------ Task inputs
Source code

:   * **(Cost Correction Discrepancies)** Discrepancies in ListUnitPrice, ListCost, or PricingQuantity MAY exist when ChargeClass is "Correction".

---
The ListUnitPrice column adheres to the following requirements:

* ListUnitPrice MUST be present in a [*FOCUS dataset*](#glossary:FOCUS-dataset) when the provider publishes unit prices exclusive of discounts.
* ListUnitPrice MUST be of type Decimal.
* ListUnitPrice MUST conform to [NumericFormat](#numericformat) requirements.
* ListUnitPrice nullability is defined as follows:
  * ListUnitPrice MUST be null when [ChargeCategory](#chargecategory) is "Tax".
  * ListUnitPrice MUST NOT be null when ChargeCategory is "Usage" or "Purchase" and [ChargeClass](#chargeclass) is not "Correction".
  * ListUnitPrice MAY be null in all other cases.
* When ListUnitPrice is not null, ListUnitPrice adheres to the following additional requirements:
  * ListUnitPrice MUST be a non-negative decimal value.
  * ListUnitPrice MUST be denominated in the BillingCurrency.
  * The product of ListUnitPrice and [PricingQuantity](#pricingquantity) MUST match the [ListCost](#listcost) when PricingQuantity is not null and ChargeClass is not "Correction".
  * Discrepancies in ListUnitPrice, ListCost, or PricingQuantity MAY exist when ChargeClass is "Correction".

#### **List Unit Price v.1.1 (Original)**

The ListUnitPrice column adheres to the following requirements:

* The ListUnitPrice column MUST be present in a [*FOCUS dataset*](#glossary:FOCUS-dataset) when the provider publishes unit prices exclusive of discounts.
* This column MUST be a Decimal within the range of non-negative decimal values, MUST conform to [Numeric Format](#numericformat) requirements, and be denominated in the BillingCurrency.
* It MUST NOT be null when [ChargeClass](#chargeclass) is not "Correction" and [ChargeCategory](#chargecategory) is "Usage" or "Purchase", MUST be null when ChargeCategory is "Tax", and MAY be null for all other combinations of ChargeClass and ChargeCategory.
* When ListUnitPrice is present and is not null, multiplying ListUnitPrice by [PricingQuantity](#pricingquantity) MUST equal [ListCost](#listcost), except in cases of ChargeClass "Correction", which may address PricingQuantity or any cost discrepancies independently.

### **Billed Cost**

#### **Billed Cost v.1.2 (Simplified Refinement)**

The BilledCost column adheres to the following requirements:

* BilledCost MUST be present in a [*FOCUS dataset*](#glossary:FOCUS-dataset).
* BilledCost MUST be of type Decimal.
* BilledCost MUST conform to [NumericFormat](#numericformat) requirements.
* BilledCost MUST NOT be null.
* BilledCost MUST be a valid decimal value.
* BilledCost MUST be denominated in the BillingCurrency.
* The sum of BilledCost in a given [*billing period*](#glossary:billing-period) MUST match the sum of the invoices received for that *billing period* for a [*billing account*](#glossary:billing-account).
------------
**Work order:** This exercise calls for the entries to be restated exactly.

**Exercise output:**
Source code

:   * **(Cost Correction Discrepancies)** Discrepancies in ListUnitPrice, ListCost, or PricingQuantity MAY exist when ChargeClass is "Correction".

---
The ListUnitPrice column adheres to the following requirements:

* ListUnitPrice MUST be present in a [*FOCUS dataset*](#glossary:FOCUS-dataset) when the provider publishes unit prices exclusive of discounts.
* ListUnitPrice MUST be of type Decimal.
* ListUnitPrice MUST conform to [NumericFormat](#numericformat) requirements.
* ListUnitPrice nullability is defined as follows:
  * ListUnitPrice MUST be null when [ChargeCategory](#chargecategory) is "Tax".
  * ListUnitPrice MUST NOT be null when ChargeCategory is "Usage" or "Purchase" and [ChargeClass](#chargeclass) is not "Correction".
  * ListUnitPrice MAY be null in all other cases.
* When ListUnitPrice is not null, ListUnitPrice adheres to the following additional requirements:
  * ListUnitPrice MUST be a non-negative decimal value.
  * ListUnitPrice MUST be denominated in the BillingCurrency.
  * The product of ListUnitPrice and [PricingQuantity](#pricingquantity) MUST match the [ListCost](#listcost) when PricingQuantity is not null and ChargeClass is not "Correction".
  * Discrepancies in ListUnitPrice, ListCost, or PricingQuantity MAY exist when ChargeClass is "Correction".

#### **List Unit Price v.1.1 (Original)**

The ListUnitPrice column adheres to the following requirements:

* The ListUnitPrice column MUST be present in a [*FOCUS dataset*](#glossary:FOCUS-dataset) when the provider publishes unit prices exclusive of discounts.
* This column MUST be a Decimal within the range of non-negative decimal values, MUST conform to [Numeric Format](#numericformat) requirements, and be denominated in the BillingCurrency.
* It MUST NOT be null when [ChargeClass](#chargeclass) is not "Correction" and [ChargeCategory](#chargecategory) is "Usage" or "Purchase", MUST be null when ChargeCategory is "Tax", and MAY be null for all other combinations of ChargeClass and ChargeCategory.
* When ListUnitPrice is present and is not null, multiplying ListUnitPrice by [PricingQuantity](#pricingquantity) MUST equal [ListCost](#listcost), except in cases of ChargeClass "Correction", which may address PricingQuantity or any cost discrepancies independently.

### **Billed Cost**

#### **Billed Cost v.1.2 (Simplified Refinement)**

The BilledCost column adheres to the following requirements:

* BilledCost MUST be present in a [*FOCUS dataset*](#glossary:FOCUS-dataset).
* BilledCost MUST be of type Decimal.
* BilledCost MUST conform to [NumericFormat](#numericformat) requirements.
* BilledCost MUST NOT be null.
* BilledCost MUST be a valid decimal value.
* BilledCost MUST be denominated in the BillingCurrency.
* The sum of BilledCost in a given [*billing period*](#glossary:billing-period) MUST match the sum of the invoices received for that *billing period* for a [*billing account*](#glossary:billing-account).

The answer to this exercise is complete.